Methods : Blood pressure levels were measured using a commercially available semi-automatic blood pressure monitor in 338 randomly selected learners (school children) of both sexes, between the ages of 10-16 years. The blood pressure measurements were performed using standard procedures. Data on physical activity, demographics, lifestyle and family history was collected from participants by use of a structured questionnaire. Overweight and obesity was estimated according to the 'International obesity task force' (IOTF), criteria. Blood pressure levels were categorized using the guidelines of the Fourth Report on the Diagnosis, Evaluation, and Treatment of High Blood Pressure in Children and Adolescents.
Results : An overall mean systolic- and diastolic blood pressure levels of 102.94 ± 13.10 mmHg and 62.60 ± 10.16 mmHg (p < 0.05) respectively was obtained in learners. Elevated blood pressure levels were observed in 6.21% of learners, with the highest prevalence rates seen in females. No significant gender differences were observed between the two 'self-identified' learner racial groups (African & Coloured). 17.5% of learners reported a family history of hypertension, 73% of these were African learners. 15.7% of learners were overweight and 6.2% obese.
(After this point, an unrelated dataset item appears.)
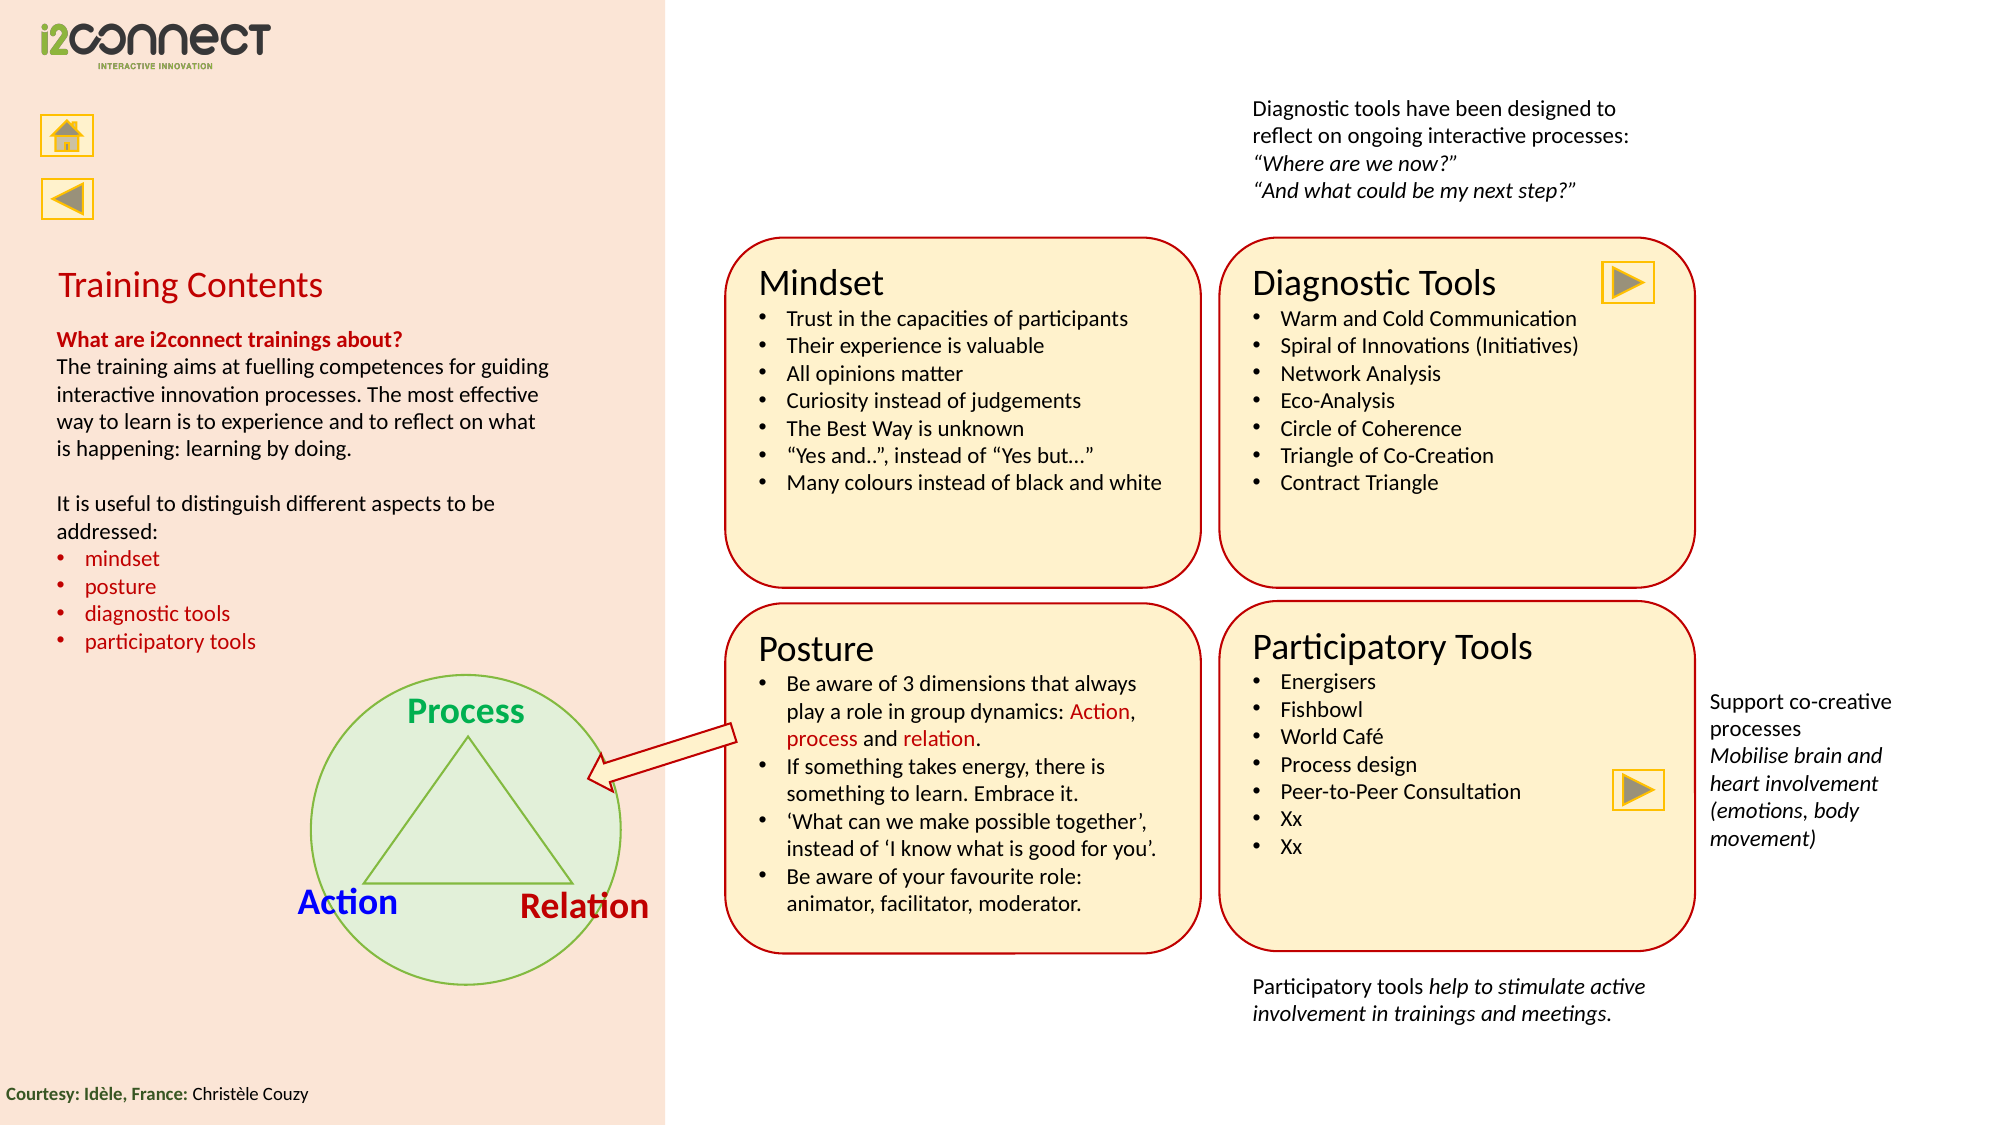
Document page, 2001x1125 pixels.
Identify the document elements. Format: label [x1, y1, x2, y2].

text_box [0, 0, 1944, 1125]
On multiple linear regression of BMI, waist circumference and waist hip ratio, were found to be significantly associated with systolic blood pressure (SBP) whereas diastolic blood pressure (DBP) was only associated with waist circumference.
Conclusion : The high prevalence of elevated blood pressure levels observed in this study and its positive correlation with body mass index, suggests that hypertension may become a significant health condition in many future young South African adults.